■ What is being asked:
When you copy the data, keep every line exactly as written and skip the pictures.

■ Given records:
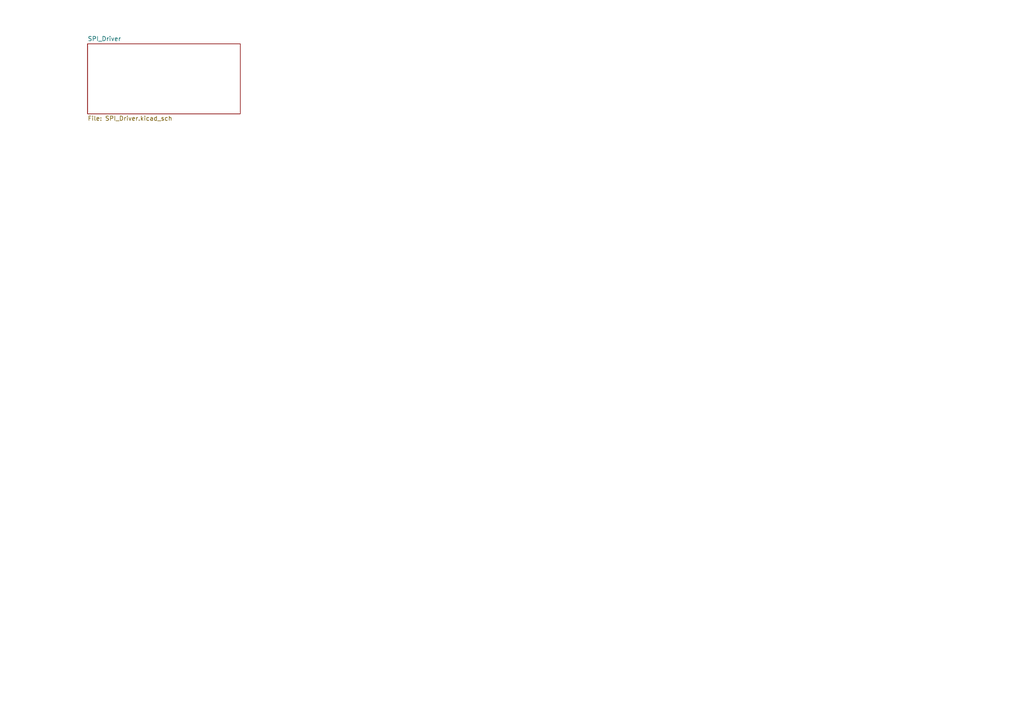
<source format=kicad_sch>
(kicad_sch
	(version 20250114)
	(generator "circuit_synth")
	(generator_version "0.8.36")
	(uuid "103f0851-195b-45c6-93f7-3826bd7b6abb")
	(paper "A4")
	(title_block
		(title "spi_subcircuit")
	)
	(lib_symbols)
	(sheet
		(at 25.4 12.7)
		(size 44.29 20.32)
		(exclude_from_sim no)
		(in_bom yes)
		(on_board yes)
		(dnp no)
		(fields_autoplaced yes)
		(stroke
			(width 0.1524)
			(type solid)
		)
		(fill
			(color 0 0 0 0.0000)
		)
		(uuid "dfc6c1ee-1690-4c34-a4d1-090f8ca07422")
		(property "Sheetname" "SPI_Driver"
			(at 25.4 11.9884 0)
			(effects
				(font
					(size 1.27 1.27)
				)
				(justify left bottom)
			)
		)
		(property "Sheetfile" "SPI_Driver.kicad_sch"
			(at 25.4 33.6046 0)
			(effects
				(font
					(size 1.27 1.27)
				)
				(justify left top)
			)
		)
		(instances
			(project "spi_subcircuit"
				(path "/103f0851-195b-45c6-93f7-3826bd7b6abb"
					(page "2")
				)
			)
		)
	)
	(sheet_instances
		(path "/"
			(page "1")
		)
	)
	(embedded_fonts no)
)

</source>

■ Exercise output:
<source format=kicad_sch>
(kicad_sch
	(version 20250114)
	(generator "circuit_synth")
	(generator_version "0.8.36")
	(uuid "103f0851-195b-45c6-93f7-3826bd7b6abb")
	(paper "A4")
	(title_block
		(title "spi_subcircuit")
	)
	(lib_symbols)
	(sheet
		(at 25.4 12.7)
		(size 44.29 20.32)
		(exclude_from_sim no)
		(in_bom yes)
		(on_board yes)
		(dnp no)
		(fields_autoplaced yes)
		(stroke
			(width 0.1524)
			(type solid)
		)
		(fill
			(color 0 0 0 0.0000)
		)
		(uuid "dfc6c1ee-1690-4c34-a4d1-090f8ca07422")
		(property "Sheetname" "SPI_Driver"
			(at 25.4 11.9884 0)
			(effects
				(font
					(size 1.27 1.27)
				)
				(justify left bottom)
			)
		)
		(property "Sheetfile" "SPI_Driver.kicad_sch"
			(at 25.4 33.6046 0)
			(effects
				(font
					(size 1.27 1.27)
				)
				(justify left top)
			)
		)
		(instances
			(project "spi_subcircuit"
				(path "/103f0851-195b-45c6-93f7-3826bd7b6abb"
					(page "2")
				)
			)
		)
	)
	(sheet_instances
		(path "/"
			(page "1")
		)
	)
	(embedded_fonts no)
)

</source>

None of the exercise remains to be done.